▶ **Enunciado 1**: Organize como uma lista JSON de strings, uma para cada linha e sem linhas em branco, o trecho dos registros que vai do início até a linha que contém "building: (302, 300)", ambas as extremidades incluídas.

▶ **Documento de origem**:

____

Não obstante estas linhas de discussão, o que se tem atualmente é o grave desequilíbrio orçamentário nacional, notadamente pela erosão das bases tributárias em conjunto com a explosão dos gastos públicos. Neste contexto, figuram os Estados da federação, que dependem tanto das participações constitucionais definidas pelo Sistema Tributário Nacional na CR/88, quanto de suas competências tributárias, sobejamente do ICMS, cuja a arrecadação tem sofrido um revés jamais visto na recente história da República. Para isso, basta analisar a lastimável situação das finanças do Rio de Janeiro, onde até os salários dos servidores públicos estão atrasados e sendo pagos em parcelas.
Há ainda a demanda que ora se situa no âmbito do STF sobre a atualização das dívida destes entes – discussão da constitucionalidade dos juros compostos na atualização destas dívidas-, que, a despeito de sua relevante importância, não é o único problema a ser enfrentado pela sociedade civil no debate político e jurídico. Uma grave questão que igualmente corrobora este cenário deve ser examinada com a lupa do equilíbrio das finanças de toda a federação, qual seja, o sistema de compensação tributária regulado pela União.

____

▶ **Registros de dados**:
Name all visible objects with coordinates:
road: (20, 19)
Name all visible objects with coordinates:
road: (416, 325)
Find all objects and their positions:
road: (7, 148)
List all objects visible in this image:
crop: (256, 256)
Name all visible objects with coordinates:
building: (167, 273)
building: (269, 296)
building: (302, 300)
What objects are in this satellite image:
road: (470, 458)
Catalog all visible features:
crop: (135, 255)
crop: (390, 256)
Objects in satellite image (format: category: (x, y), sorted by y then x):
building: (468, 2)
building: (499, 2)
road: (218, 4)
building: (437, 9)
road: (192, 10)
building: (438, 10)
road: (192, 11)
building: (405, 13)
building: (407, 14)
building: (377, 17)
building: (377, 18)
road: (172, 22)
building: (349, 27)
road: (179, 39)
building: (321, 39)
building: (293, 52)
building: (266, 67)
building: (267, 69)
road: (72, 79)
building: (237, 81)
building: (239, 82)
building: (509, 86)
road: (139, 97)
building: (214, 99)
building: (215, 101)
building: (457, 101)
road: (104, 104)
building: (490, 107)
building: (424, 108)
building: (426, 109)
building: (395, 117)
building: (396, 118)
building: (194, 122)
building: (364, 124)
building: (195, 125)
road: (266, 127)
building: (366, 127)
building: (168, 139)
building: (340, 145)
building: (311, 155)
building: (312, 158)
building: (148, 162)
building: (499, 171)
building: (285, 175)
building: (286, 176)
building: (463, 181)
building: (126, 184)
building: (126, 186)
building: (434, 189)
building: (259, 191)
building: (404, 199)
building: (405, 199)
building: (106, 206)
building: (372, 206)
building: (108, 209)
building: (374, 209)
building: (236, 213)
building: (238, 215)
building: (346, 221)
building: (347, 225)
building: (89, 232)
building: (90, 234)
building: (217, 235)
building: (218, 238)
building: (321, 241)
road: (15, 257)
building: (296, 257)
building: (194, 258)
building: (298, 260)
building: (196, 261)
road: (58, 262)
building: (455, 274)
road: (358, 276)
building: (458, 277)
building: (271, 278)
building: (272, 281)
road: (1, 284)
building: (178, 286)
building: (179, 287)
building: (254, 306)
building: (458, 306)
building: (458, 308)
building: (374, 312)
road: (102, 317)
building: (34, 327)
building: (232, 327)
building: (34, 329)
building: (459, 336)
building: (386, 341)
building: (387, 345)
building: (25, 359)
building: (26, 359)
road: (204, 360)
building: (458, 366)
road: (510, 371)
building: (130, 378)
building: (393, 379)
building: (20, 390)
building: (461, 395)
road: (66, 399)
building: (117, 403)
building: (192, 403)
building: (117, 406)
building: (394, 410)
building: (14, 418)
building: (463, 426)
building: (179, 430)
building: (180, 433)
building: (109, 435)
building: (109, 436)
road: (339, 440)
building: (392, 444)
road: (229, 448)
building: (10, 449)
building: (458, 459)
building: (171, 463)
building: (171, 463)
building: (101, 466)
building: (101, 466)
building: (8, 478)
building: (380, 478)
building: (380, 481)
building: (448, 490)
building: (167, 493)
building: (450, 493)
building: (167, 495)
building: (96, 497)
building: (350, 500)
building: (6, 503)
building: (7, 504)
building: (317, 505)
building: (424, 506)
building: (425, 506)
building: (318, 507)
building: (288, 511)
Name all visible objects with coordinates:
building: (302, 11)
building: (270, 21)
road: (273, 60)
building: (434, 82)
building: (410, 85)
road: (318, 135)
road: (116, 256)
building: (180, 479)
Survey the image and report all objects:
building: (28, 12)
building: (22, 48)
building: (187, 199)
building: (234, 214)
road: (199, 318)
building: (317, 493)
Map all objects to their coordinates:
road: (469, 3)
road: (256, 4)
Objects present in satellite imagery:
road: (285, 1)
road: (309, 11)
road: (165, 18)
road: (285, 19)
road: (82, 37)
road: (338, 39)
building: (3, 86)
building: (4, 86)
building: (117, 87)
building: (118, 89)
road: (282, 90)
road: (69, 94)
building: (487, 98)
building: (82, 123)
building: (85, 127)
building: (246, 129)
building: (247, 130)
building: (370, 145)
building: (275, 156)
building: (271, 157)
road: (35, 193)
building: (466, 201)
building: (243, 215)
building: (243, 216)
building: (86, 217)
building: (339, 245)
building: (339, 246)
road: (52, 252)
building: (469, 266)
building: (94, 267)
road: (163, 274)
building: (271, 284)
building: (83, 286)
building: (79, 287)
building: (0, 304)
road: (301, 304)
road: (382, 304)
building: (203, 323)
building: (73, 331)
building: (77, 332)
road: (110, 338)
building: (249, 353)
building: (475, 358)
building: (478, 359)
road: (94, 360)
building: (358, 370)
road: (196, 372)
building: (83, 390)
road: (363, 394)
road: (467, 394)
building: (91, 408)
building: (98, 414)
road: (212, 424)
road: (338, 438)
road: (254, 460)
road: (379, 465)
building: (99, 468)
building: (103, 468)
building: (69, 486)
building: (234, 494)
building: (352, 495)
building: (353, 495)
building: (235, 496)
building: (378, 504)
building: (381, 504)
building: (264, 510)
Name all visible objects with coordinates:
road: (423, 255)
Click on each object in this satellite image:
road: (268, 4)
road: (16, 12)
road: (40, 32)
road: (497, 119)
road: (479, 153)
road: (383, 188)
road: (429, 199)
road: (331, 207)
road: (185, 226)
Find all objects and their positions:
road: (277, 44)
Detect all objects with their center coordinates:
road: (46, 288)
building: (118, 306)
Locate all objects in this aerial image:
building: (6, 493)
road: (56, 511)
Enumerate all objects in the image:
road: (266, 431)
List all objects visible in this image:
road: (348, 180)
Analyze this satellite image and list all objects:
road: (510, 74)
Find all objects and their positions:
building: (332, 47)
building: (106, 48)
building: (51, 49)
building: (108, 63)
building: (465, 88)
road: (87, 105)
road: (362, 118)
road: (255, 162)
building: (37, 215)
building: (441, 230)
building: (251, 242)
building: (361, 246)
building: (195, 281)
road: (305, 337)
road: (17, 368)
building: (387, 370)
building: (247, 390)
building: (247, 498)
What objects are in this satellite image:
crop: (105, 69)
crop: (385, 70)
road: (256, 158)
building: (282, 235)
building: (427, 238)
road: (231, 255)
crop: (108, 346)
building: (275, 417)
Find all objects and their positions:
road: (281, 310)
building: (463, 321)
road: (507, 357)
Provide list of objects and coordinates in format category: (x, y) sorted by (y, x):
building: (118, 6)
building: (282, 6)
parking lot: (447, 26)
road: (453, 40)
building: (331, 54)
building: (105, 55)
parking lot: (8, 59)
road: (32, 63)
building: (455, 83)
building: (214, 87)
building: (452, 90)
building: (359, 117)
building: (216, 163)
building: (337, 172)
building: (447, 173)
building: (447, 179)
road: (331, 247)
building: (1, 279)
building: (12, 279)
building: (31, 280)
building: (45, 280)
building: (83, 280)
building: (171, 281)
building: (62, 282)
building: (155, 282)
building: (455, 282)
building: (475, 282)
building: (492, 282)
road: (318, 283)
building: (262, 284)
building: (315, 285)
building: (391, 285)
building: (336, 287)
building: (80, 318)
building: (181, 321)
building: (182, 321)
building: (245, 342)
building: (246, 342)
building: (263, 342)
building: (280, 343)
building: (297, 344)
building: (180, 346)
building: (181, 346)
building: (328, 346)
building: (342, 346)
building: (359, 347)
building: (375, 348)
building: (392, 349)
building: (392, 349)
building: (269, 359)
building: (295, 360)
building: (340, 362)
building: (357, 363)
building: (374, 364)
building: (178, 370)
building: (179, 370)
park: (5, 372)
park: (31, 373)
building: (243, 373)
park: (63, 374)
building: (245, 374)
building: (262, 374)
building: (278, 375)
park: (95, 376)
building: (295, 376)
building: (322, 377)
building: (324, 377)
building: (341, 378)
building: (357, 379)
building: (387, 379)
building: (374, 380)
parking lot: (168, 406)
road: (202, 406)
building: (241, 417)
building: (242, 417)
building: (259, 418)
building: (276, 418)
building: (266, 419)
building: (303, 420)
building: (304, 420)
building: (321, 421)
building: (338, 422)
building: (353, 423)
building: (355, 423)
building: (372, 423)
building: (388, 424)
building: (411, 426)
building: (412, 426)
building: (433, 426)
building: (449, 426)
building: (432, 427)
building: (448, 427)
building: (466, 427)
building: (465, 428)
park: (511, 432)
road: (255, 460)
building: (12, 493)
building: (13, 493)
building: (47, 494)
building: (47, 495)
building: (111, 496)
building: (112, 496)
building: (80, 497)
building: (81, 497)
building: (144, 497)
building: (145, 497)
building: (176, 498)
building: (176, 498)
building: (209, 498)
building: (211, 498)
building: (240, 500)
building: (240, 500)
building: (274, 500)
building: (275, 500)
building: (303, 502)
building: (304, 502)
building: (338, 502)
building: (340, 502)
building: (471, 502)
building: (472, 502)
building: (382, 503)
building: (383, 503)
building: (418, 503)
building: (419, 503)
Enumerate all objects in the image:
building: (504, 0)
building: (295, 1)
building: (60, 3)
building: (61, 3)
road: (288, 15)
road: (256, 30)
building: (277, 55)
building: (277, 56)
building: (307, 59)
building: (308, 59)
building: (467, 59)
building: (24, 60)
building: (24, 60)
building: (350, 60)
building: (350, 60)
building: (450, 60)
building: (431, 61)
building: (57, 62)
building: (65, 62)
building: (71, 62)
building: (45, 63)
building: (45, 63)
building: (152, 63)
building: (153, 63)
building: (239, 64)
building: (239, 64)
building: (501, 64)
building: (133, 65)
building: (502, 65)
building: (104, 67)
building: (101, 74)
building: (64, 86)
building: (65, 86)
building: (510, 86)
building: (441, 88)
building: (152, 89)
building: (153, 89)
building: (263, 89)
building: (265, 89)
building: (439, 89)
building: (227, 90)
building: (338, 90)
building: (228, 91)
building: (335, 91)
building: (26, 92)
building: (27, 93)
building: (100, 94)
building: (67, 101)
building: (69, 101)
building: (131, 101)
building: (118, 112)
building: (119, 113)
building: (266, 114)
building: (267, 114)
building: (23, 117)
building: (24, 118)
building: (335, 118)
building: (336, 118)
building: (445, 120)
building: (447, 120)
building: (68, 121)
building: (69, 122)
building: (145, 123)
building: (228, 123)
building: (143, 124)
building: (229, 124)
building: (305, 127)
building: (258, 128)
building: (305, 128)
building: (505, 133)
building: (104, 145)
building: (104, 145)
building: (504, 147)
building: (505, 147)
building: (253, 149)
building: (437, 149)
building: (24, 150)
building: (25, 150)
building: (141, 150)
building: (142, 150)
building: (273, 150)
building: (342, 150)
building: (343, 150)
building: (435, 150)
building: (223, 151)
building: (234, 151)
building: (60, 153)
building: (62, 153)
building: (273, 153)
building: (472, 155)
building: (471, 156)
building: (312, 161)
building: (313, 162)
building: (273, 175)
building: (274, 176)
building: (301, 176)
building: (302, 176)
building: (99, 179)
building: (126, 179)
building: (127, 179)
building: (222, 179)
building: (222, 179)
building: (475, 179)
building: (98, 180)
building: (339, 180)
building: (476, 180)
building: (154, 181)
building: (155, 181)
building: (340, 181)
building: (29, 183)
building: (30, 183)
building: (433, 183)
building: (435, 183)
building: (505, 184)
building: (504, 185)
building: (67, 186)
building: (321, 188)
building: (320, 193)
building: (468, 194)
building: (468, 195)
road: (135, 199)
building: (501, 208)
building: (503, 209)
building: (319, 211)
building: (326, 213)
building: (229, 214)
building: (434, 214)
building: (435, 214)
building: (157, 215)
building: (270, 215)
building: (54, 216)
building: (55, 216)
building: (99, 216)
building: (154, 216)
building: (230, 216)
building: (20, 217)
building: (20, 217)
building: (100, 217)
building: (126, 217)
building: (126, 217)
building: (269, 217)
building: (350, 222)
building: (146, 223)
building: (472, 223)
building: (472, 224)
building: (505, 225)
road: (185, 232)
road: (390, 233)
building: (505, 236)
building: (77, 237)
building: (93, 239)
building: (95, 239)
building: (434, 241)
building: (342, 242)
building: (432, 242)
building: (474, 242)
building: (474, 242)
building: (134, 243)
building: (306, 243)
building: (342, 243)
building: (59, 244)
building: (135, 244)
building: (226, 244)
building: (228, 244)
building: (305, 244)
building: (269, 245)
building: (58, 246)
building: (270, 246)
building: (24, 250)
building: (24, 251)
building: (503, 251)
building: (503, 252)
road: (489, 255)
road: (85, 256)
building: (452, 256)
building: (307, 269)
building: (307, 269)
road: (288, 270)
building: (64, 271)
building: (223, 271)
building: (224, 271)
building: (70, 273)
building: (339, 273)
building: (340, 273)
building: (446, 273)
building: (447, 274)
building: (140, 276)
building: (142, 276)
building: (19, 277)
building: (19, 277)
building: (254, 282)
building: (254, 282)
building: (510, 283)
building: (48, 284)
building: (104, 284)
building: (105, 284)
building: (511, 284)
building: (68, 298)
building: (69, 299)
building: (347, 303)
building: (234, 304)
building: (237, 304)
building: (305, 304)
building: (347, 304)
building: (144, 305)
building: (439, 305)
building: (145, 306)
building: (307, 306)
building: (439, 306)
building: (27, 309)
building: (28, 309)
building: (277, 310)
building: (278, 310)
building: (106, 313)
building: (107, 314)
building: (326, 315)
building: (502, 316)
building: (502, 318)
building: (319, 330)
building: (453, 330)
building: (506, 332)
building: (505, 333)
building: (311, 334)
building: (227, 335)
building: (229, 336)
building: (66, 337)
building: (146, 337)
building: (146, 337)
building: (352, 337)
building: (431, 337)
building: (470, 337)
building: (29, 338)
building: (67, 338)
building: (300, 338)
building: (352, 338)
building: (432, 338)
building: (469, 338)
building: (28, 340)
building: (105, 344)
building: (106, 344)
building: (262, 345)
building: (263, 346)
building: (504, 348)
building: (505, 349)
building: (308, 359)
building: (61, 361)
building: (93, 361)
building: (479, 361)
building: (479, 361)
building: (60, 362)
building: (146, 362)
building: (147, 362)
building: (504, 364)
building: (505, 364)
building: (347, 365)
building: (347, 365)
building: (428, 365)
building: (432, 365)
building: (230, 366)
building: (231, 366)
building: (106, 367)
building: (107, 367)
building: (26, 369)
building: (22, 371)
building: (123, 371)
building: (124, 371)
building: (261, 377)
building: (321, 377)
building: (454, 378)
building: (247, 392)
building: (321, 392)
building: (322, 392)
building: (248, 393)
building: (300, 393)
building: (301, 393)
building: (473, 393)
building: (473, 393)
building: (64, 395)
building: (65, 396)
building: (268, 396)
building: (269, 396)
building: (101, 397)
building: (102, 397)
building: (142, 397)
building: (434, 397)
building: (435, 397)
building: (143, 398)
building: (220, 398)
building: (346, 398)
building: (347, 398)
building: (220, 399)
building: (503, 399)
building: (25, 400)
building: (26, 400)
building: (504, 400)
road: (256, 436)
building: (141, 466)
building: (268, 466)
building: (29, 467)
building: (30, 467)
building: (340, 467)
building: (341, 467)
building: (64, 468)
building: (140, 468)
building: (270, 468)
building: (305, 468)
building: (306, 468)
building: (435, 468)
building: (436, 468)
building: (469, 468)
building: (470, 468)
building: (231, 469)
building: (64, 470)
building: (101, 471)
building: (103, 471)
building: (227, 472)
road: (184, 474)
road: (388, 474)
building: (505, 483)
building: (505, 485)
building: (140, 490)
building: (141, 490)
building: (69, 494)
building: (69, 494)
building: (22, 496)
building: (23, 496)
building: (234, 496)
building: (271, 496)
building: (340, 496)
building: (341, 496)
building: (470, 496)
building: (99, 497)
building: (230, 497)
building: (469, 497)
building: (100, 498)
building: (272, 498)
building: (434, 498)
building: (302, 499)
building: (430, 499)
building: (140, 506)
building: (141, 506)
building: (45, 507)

____

▶ **Enunciado 2**: Dê continuidade ao texto sobre o desequilíbrio orçamentário e a compensação tributária a partir do ponto em que ele termina.

▶ **Resposta esperada 1**:
[
  "Name all visible objects with coordinates:",
  "road: (20, 19)",
  "Name all visible objects with coordinates:",
  "road: (416, 325)",
  "Find all objects and their positions:",
  "road: (7, 148)",
  "List all objects visible in this image:",
  "crop: (256, 256)",
  "Name all visible objects with coordinates:",
  "building: (167, 273)",
  "building: (269, 296)",
  "building: (302, 300)"
]

▶ **Resposta esperada 2**:
Como se sabe, o Sistema Tributário Nacional ampara-se na seguinte tríade: competências tributárias, imunidades e repartição de receitas. Em face desta última, a União, nos últimos anos, optou pelo aumento da carga tributária a partir da criação das contribuições sociais, que não figuram na repartição do bolo arrecadado, ficando, destarte, tanto os Estados, quanto os Municípios, desprovidos destas receitas no seu orçamento. Embora já haja críticas a este modelo – por exemplo, o economista canadense RICHARD BIRD, no artigo denominado Federalismo Fiscal, esclarece ser materialmente impossível a conciliação do orçamento se há centralização de competências tributárias e descentralização dos gastos públicos -, a mitigação deste sistema potencializa o prejuízo ao pacto federativo, agravando a dívida dos entes menores ante o sempre credor Governo Federal.
Sob a perspectiva das receitas, a questão ganha maior gravidade quando a União resolve ampliar o seu subsistema de compensação tributária, na medida que permite que o sujeito passivo utilize seu direito creditório indistintamente, bastando que o encontro de contas tenha como única condição que créditos e débitos se refiram a tributos administrados pela Secretaria da Receita Federal do Brasil (RFB). Hodiernamente, a Instrução Normativa RFB nº 1300/2012, pretensamente ao disciplinar os procedimentos para pedido de compensação, nos termos do art. 74 da Lei nº 9430/96, com a nova redação dada pela Lei nº 10637/2002, permite que o contribuinte utilize o direito creditório adstrito aos tributos administrados, especialmente de contribuições sociais, visando extinguir débitos fiscais ainda que não sejam relacionados ao mesmo tributo.
Exemplifica-se. Contribuinte com matriz localizada no Rio de Janeiro apura IRPJ devido de 1.000,00 reais, mas tem um crédito em seu favor, referente a pagamentos indevidos de COFINS, no valor de 800,00 reais. Neste passo, recolhe o valor de 200,00 reais e, conjuntamente, extingue o restante por meio de pedido de compensação, vale dizer, sob condição de ulterior homologação.. Em vez de recolher ao Fundo de Participação dos Estados (FPE) o valor de 215,00 reais – que influencia na participação financeira do Rio de Janeiro -, recolherá somente o valor de 43,00 reais(percentual constitucional de 21,5%), considerando que o direito creditório originou-se de um base de arrecadação que não está incluída na sistemática da repartição definida pelo constituinte originário.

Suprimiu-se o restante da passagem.